Third, the market is small. The talent pool for embedded work in Korea — especially BMS and automotive software — isn't large. Hard to find experienced engineers, hard to grow new ones. The load ends up concentrated on a small number of seniors, and that becomes the permanent structure.
I Asked AI About It
I threw this problem at an AI. Explained my situation, asked if there was any way out. A few of the suggestions were interesting.
"Give juniors the areas AI can't touch." Embedded is different from web development. AI can write BMS firmware, but it can't pick up an oscilloscope, probe a signal, and track down a timing problem. Give juniors ownership of hardware debugging, testing, and validation, and they're not doing busy work — they're building hands-on experience in exactly the areas where AI is weakest. I thought that was a sharp observation. The physical-world interface of embedded work could actually be a training asset.
"Shift the senior's role from 'teacher' to 'reviewer'." Give juniors a small but real product problem, let them work through it with AI, and have seniors only review the result. The senior's time investment drops from "eight hours teaching" to "one hour reviewing." AI acts as an infinitely patient teaching assistant. The key is concentrating the senior's experience on defining the problem well and making the review count.
"Use documentation as a training tool." Assign juniors the task of analyzing existing systems with AI and documenting them.

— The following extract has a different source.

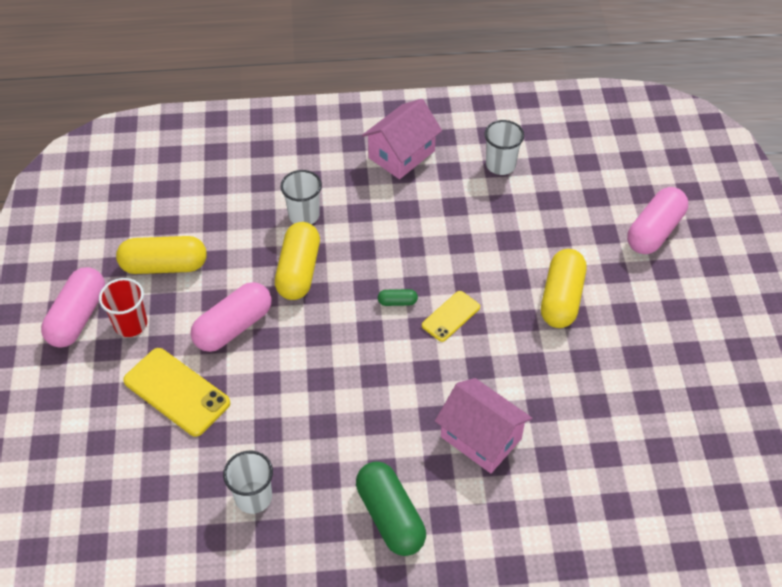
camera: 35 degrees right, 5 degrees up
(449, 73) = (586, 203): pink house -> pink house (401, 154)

To document a system accurately you need to understand it, so asking the right questions forces learning to happen. And the output — the documentation itself — has real value in paying down the company's technical debt.
"Develop juniors as AI tooling specialists." Seniors have deep domain knowledge but may be slower to adopt new AI tools. Give juniors ownership of building AI pipelines, automating workflows, and prompt engineering. They can contribute value immediately and also act as a productivity multiplier for seniors.
Still No Answer
Honestly, none of these suggestions produced an "aha, that's it" moment. Each has merit, but they vary in how directly applicable they are to our specific situation.
Still, I noticed one thread running through all of them. The junior role needs to be completely redefined — not as a smaller version of the senior, but as something altogether different. Juniors used to grow by doing what seniors do, just at a smaller scale. Now AI sits in the path of that progression. The same road doesn't work anymore. A different road is needed.
The fact that embedded work is grounded in the physical world might actually be an advantage over other software fields. AI can write the code, but figuring out why the LED on the board isn't lighting up, or why packets are getting dropped on the CAN bus — that requires getting your hands on the thing. There might still be space in that interface for juniors to grow.
The immediate problem in front of me — solving it for our company — matters, of course. But stepping back a little, this clearly isn't just our problem. Embedded or web, large company or small, any organization where AI is boosting senior productivity is probably building the same kind of structure. That's what scares me more.
Engineers have DNA for this, in a way. When there's a bug, you track down the cause. When a system is slow, you find the bottleneck. When requirements change, you redesign. But facing a problem like "a structure in which people don't grow" — that DNA doesn't seem to kick in as naturally. You can fix code. You can't debug people and organizations.
I want to spend more time thinking about what a concrete path forward looks like and write a follow-up. For now, having clearly identified the problem feels like at least one step forward. I hope an answer emerges — and if it doesn't, maybe just sharing the struggle has its own value.